# repairing drywall around an arch window



## ruissar (Jul 3, 2012)

I am repairing an arch rusty someone majorly messed up, a company installed this window and then repaired the drywall and made a big mess, 
The question I have is, what is the best mud that can go on thick without cracking? i'm thinking I can sand this mess down smooth and fill it back with hot mud? Or the lightweight box of mud? Any suggestions to make this smooth and not crack? I'm good at simple drywall repairs but this one is new for me Thanks!


----------



## Sir Mixalot (Jan 6, 2008)

ruissar said:


> I am repairing an arch rusty someone majorly messed up, a company installed this window and then repaired the drywall and made a big mess,
> The question I have is, what is the best mud that can go on thick without cracking? i'm thinking I can sand this mess down smooth and fill it back with hot mud? Or the lightweight box of mud? Any suggestions to make this smooth and not crack?

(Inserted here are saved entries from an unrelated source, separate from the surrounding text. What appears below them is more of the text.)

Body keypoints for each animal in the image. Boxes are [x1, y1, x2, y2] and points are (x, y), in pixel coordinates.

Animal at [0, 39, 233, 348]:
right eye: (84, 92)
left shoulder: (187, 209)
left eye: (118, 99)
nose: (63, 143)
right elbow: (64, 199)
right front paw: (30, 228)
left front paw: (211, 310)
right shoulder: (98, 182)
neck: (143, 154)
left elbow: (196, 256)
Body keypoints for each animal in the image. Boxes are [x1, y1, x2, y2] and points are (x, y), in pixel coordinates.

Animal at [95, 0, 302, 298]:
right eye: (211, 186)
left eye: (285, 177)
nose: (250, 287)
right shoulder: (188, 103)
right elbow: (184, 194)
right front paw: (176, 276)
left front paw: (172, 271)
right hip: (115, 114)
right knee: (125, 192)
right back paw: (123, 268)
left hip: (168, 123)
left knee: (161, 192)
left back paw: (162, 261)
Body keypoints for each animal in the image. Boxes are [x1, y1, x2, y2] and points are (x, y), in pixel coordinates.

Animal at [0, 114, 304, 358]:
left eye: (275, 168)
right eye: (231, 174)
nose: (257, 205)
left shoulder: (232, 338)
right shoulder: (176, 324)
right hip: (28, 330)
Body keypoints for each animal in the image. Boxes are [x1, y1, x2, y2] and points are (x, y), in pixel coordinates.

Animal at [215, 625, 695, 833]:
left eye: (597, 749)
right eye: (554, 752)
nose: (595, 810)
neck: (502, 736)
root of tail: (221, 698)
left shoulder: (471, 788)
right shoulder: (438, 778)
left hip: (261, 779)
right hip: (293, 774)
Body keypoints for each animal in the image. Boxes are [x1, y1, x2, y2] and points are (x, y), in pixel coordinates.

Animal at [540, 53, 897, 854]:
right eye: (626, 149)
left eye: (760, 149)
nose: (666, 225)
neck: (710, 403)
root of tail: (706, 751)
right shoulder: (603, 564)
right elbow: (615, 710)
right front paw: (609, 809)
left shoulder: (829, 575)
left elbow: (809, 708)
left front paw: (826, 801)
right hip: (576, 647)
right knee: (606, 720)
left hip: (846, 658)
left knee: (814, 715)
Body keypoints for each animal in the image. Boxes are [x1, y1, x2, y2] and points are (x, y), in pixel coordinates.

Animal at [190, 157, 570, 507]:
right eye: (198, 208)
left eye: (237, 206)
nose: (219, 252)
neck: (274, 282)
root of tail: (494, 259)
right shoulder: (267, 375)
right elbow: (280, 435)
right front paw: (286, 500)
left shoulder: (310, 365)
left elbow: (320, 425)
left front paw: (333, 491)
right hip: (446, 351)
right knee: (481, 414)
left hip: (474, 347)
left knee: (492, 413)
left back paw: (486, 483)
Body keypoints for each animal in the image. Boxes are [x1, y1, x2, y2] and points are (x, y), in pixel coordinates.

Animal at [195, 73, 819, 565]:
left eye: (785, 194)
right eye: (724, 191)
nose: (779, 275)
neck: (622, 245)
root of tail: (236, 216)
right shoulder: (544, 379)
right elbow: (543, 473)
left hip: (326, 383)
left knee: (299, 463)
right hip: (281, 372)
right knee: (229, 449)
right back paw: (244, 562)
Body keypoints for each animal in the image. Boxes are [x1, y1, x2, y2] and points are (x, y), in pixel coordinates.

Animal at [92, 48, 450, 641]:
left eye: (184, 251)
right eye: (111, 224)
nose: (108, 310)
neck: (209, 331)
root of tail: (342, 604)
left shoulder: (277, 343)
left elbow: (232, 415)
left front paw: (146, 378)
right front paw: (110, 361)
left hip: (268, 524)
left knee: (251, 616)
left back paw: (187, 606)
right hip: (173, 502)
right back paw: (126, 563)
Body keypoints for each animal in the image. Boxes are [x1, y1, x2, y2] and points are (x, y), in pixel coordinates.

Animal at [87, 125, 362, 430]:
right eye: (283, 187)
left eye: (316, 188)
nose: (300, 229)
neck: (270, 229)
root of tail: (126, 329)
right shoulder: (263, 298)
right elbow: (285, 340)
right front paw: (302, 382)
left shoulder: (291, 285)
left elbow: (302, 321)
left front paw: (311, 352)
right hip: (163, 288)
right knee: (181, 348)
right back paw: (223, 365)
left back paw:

I'm good at simple drywall repairs but this one is new for me Thanks!


Prefill with 20 minute>Scrape high spots right after it sets up>Paper tape with all purpose compound to get a crisp edge(sand if needed)>Skim (fine sand)>Prime, caulk and paint.:thumbsup:


----------



## ohiohomedoctor (Dec 26, 2010)

Sir Mixalot said:


> Prefill with 20 minute>Scrape high spots right after it sets up>Paper tape with all purpose compound to get a crisp edge(sand if needed)>Skim (fine sand)>Prime, caulk and paint.:thumbsup:


Thats solid advice


----------



## Paulie (Feb 11, 2009)

Is the cause of what made the problem in the first place fixed?


----------



## I Mester (Aug 21, 2011)

Sir Mixalot said:


> Prefill with 20 minute>Scrape high spots right after it sets up>Paper tape with all purpose compound to get a crisp edge(sand if needed)>Skim (fine sand)>Prime, caulk and paint.:thumbsup:


make it sound so simple! lol


----------



## ohiohomedoctor (Dec 26, 2010)

Looks like the original is plaster.


----------



## icerock drywall (Aug 16, 2012)

trim tex has a rubber seal L beed so mud or drywall dont touch the window. Dura bond with fibafuse 3 coats ,wash down,do not sand. then prime and paint


----------



## ruissar (Jul 3, 2012)

Thanks sir!, the original is not plaster, its just a horrible job of repairing, the guy that installed the window made a mess of the drywall and tried to fix it


----------



## Snobnd (Jul 1, 2008)

Sir Mixalot said:


> Prefill with 20 minute>Scrape high spots right after it sets up>Paper tape with all purpose compound to get a crisp edge(sand if needed)>Skim (fine sand)>Prime, caulk and paint.:thumbsup:


x2

The only thing I would add is give it a good scrape before you start and prep your edge. :thumbsup:


----------



## iDAHOchris (Feb 11, 2012)

You may want to mask off the window frame also, that 20 min can be a btch to clean off. Also keep in mind the reveal on window, you dont want it to have a drastic change in width


----------



## mrcharles (Sep 27, 2011)

Scrape all the old and get so nothing is flaking. Use Durabond to fill. Let dry and use all purpose to finish. Sand if necessary, otherwise wet sand. 


http://www.usg.com/sheetrock-durabond-setting-type-joint-compound.html


----------